# READING PASSAGE:
_ _ _ _ _
The Daily Parker

Politics, Weather, Photography, and the Dog

Shutting down

In 45 minutes, the entire CTA system will shut down to make it harder for wandering bands of hordes (my mom's expression) from continuing to cause havoc:

Starting at 6:30 p.m., CTA will suspend service on all CTA bus routes and rail lines at the request of public safety officials. Service is expected to resume tomorrow morning. CTA will provide service updates via transitchicago.com.

Earlier, the mayor and county officials claimed they had good evidence that much of the criminal behavior last night came from organized groups taking advantage of the protests:

Speaking at a Sunday afternoon press conference with other officials, Lightfoot didn’t say whether the groups are out-of-state left-wing anti-fascist organizations generally known as Antifa, right-wing agitators, local street gangs or something else. She said she’s asked three federal agencies—the FBI and the Bureau of Alcohol, Tobacco, Firearms and Explosives and the U.S. Attorney’s office—for help, with a focus on AFT’s bomb and arson unit.

“There is no doubt. This was an organized effort last night,” she said. “There were clearly efforts to subvert the peaceful process and make it into something violent.”

“There’s no question that both the people who were fighting and brought the weapons that was absolutely organized and choreographed,” she added. “It seems also clear that the fires that were set both of the vehicles and buildings that that was organized and that was opportunistic, as well as the looting.”

There were similar reports from other cities; the mayor of St Paul at one point claimed that all of the arrests in his city were of people from out of state; he later walked back the claim.

More distressing to me are reports that police in some places have targeted journalists. With weather getting warmer, and the coronavirus still keeping people cooped up inside, I believe (as does James Fallows) that this year could turn out worse than 1968.

Chicago in 2020 is not Berlin in 1924

A peaceful protest in downtown Chicago that began at 2pm yesterday devolved into violence by 8pm, leading to Mayor Lori Lightfoot imposing a 9pm to 6am curfew city-wide:

“I want to express my disappointment and, really, my total disgust at the number of others who came to today’s protests armed for all-out battle.”

Lightfoot singled out “the people who came armed with weapons,’’ calling them “criminals.“

“We can have zero tolerance for people who came prepared for a fight and tried to initiate and provoke our police department.’’

She ruled out calling in the National Guard.

The city lifted bridges and blocked access to downtown, shutting Metra and downtown CTA stations around 8:30. I live about 10 km away from the protests, but I have friends and family in the Loop and South Loop. One sent this photo of police blocking the Congress Parkway:

(Movie fans may recognize the section of grass along the river, top-center in the photo, as the location of the Abegnation housing complex in the movie Divergent.)
_ _ _ _ _
# STUDY MATERIAL:
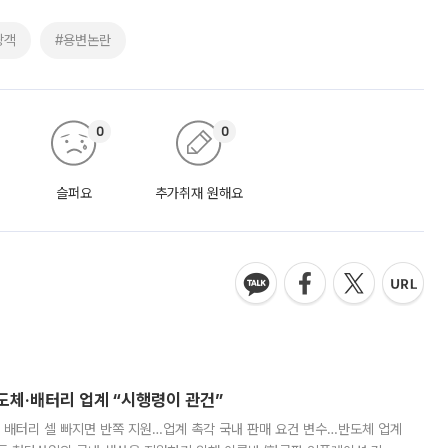
광객
#용변논란
0
0
슬퍼요
추가취재 원해요
반도체·배터리 업계 “시행령이 관건”
 배터리 셀 빠지면 반쪽 지원…업계 촉각 국내 판매 요건 변수…반도체 업계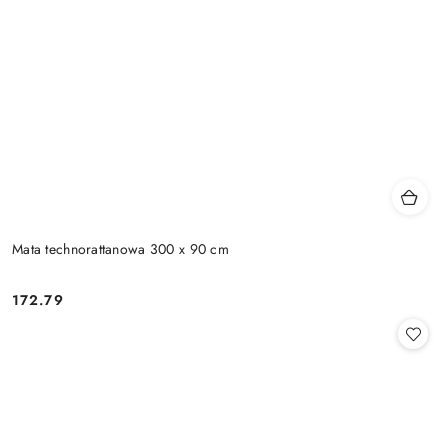
Mata technorattanowa 300 x 90 cm
172.79
Cena:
_ _ _ _ _
# TASK GOAL:
In the Daily Parker text above, copy the passage from "Starting at 6:30" up to and including "updates via transitchicago.com." word for word.

# TASK RESULT:
Starting at 6:30 p.m., CTA will suspend service on all CTA bus routes and rail lines at the request of public safety officials. Service is expected to resume tomorrow morning. CTA will provide service updates via transitchicago.com.